Academic background
- Education: University of Connecticut (BS) University of New Hampshire (MA) Emory University (PhD)

Academic work
- Discipline: Sociologist
- Institutions: Florida International University Centers for Disease Control and Prevention New York City Health Department

= William Darrow =

American sociologist

William Ward Darrow is a sociologist and professor emeritus of public health at Florida International University.

Before accepting a position at FIU in August 1994, Darrow served as Chief of the Behavioral and Prevention Research Branch, Division of STD/HIV Prevention, at the National Center for Prevention Services of the Centers for Disease Control and Prevention (CDC). Darrow has published over 100 scientific papers in professional journals, books, and research monographs.

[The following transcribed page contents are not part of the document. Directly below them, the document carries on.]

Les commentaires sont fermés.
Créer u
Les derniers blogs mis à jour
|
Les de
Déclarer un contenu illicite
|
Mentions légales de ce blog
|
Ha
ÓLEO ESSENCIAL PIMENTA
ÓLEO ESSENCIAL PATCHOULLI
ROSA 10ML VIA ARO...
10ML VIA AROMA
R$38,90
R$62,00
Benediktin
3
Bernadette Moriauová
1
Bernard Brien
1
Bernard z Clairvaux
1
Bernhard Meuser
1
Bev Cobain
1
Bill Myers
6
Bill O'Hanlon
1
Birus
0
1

His role in the discovery of the AIDS virus, HIV, was described in Randy Shilts' 1987 book And the Band Played On. Darrow also appeared in "The Zero Factor," part one of the four-part documentary, A Time of AIDS, which was shown on the Discovery Channel.

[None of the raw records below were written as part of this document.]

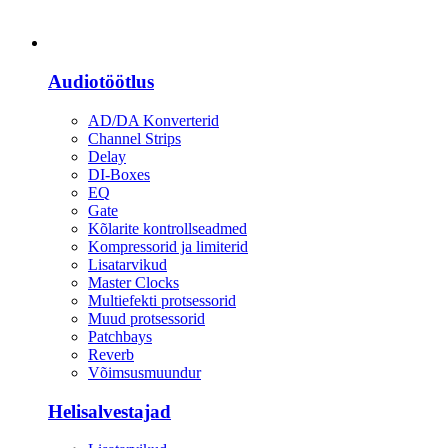
Heli
Audiotöötlus
AD/DA Konverterid
Channel Strips
Delay
DI-Boxes
EQ
Gate
Kõlarite kontrollseadmed
Kompressorid ja limiterid
Lisatarvikud
Master Clocks
Multiefekti protsessorid
Muud protsessorid
Patchbays
Reverb
Võimsusmuundur
Helisalvestajad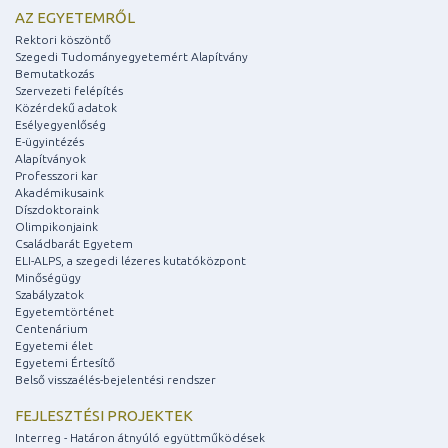
AZ EGYETEMRŐL
Rektori köszöntő
Szegedi Tudományegyetemért Alapítvány
Bemutatkozás
Szervezeti felépítés
Közérdekű adatok
Esélyegyenlőség
E-ügyintézés
Alapítványok
Professzori kar
Akadémikusaink
Díszdoktoraink
Olimpikonjaink
Családbarát Egyetem
ELI-ALPS, a szegedi lézeres kutatóközpont
Minőségügy
Szabályzatok
Egyetemtörténet
Centenárium
Egyetemi élet
Egyetemi Értesítő
Belső visszaélés-bejelentési rendszer
FEJLESZTÉSI PROJEKTEK
Interreg - Határon átnyúló együttműködések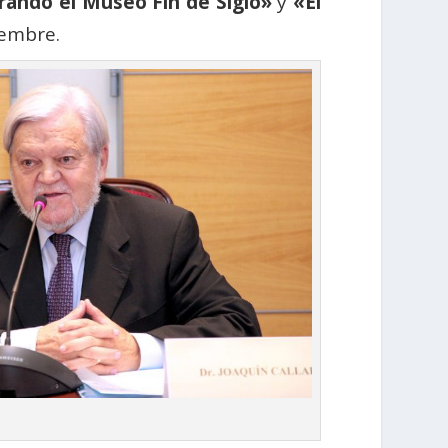
rando el Museo Fin de Siglo»
y
«El
iembre.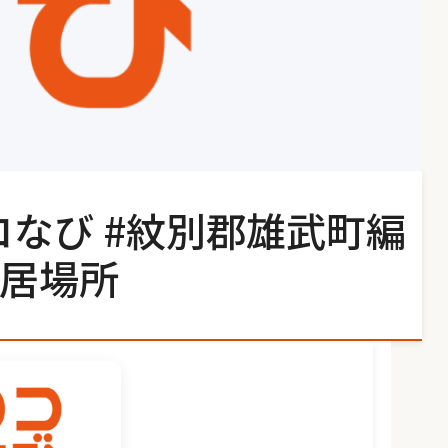
コなび #紋別郡雄武町編
居場所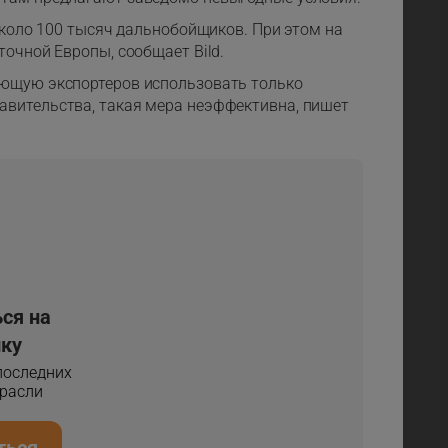
 около 100 тысяч дальнобойщиков. При этом на
точной Европы, сообщает Bild.
ающую экспортеров использовать только
авительства, такая мера неэффективна, пишет
ся на
ку
 последних
трасли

At the CDC, Darrow's work primarily focused on the social variables of sexually transmitted diseases, especially among homosexual men. In 1981, his focus shifted from condom use and diseases such as syphilis and gonorrhea to HIV/AIDS. Since then, Darrow has devoted his study and career to finding a cure for HIV/AIDS.

Darrow was honored with the 1992 Norwich Native Son Award.

He was played by Richard Masur in the HBO movie And the Band played On.